* [WORK REQUIRED]: Your answer should consist of every line in the records that holds "департамент".

Change listing data
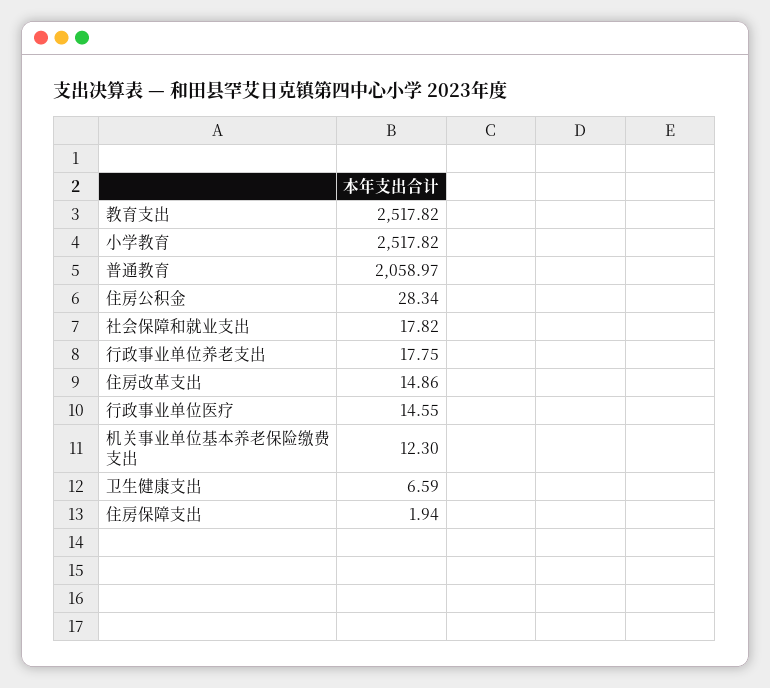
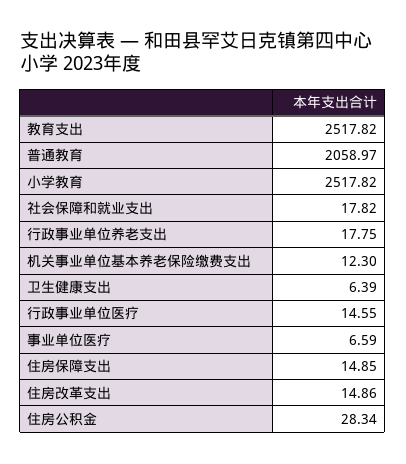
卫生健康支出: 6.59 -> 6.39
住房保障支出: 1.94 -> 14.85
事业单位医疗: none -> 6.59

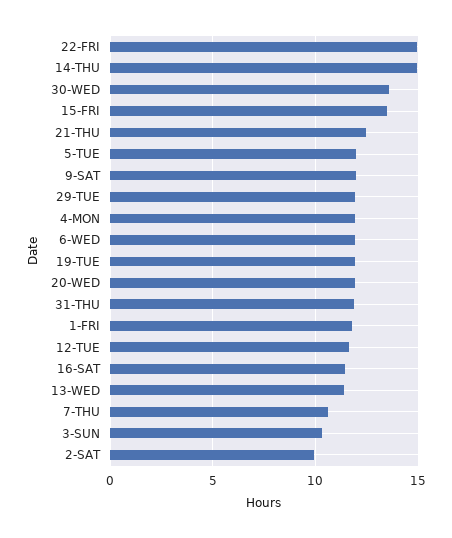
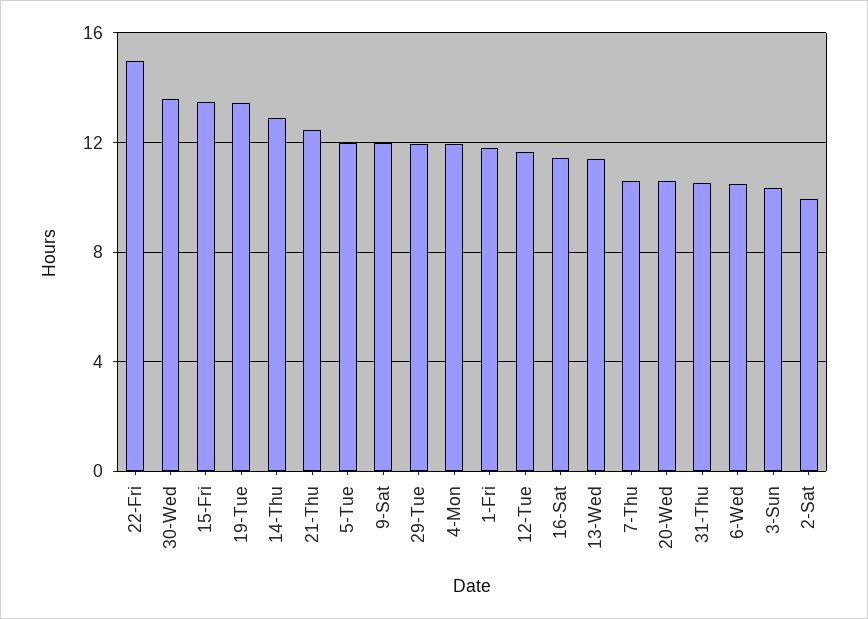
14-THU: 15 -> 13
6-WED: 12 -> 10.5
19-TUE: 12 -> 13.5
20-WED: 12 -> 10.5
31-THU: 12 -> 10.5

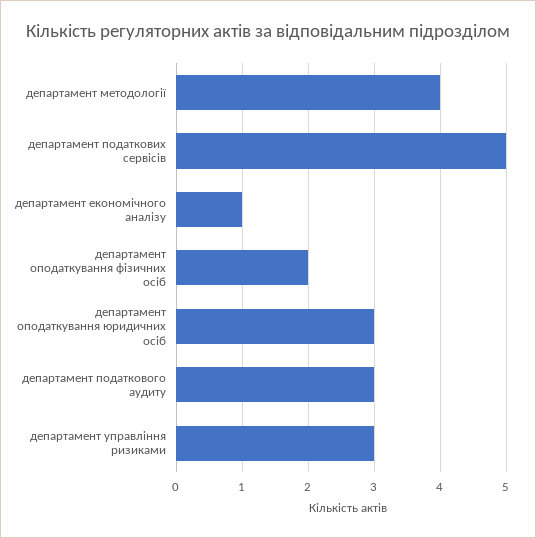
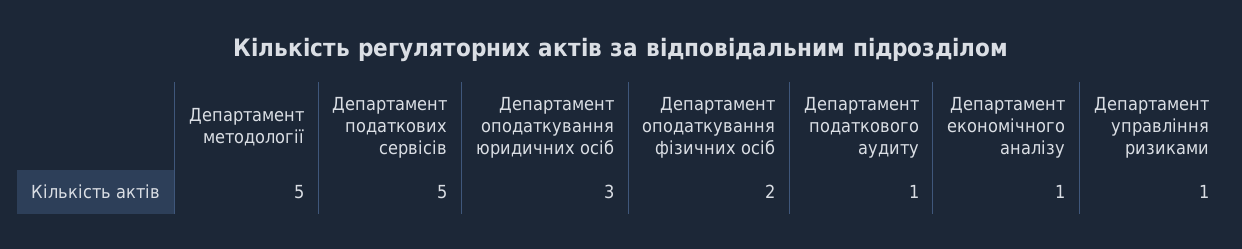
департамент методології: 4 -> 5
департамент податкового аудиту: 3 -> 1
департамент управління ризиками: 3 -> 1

* [WRITTEN SOLUTION]:
департамент методології: 4 -> 5
департамент податкового аудиту: 3 -> 1
департамент управління ризиками: 3 -> 1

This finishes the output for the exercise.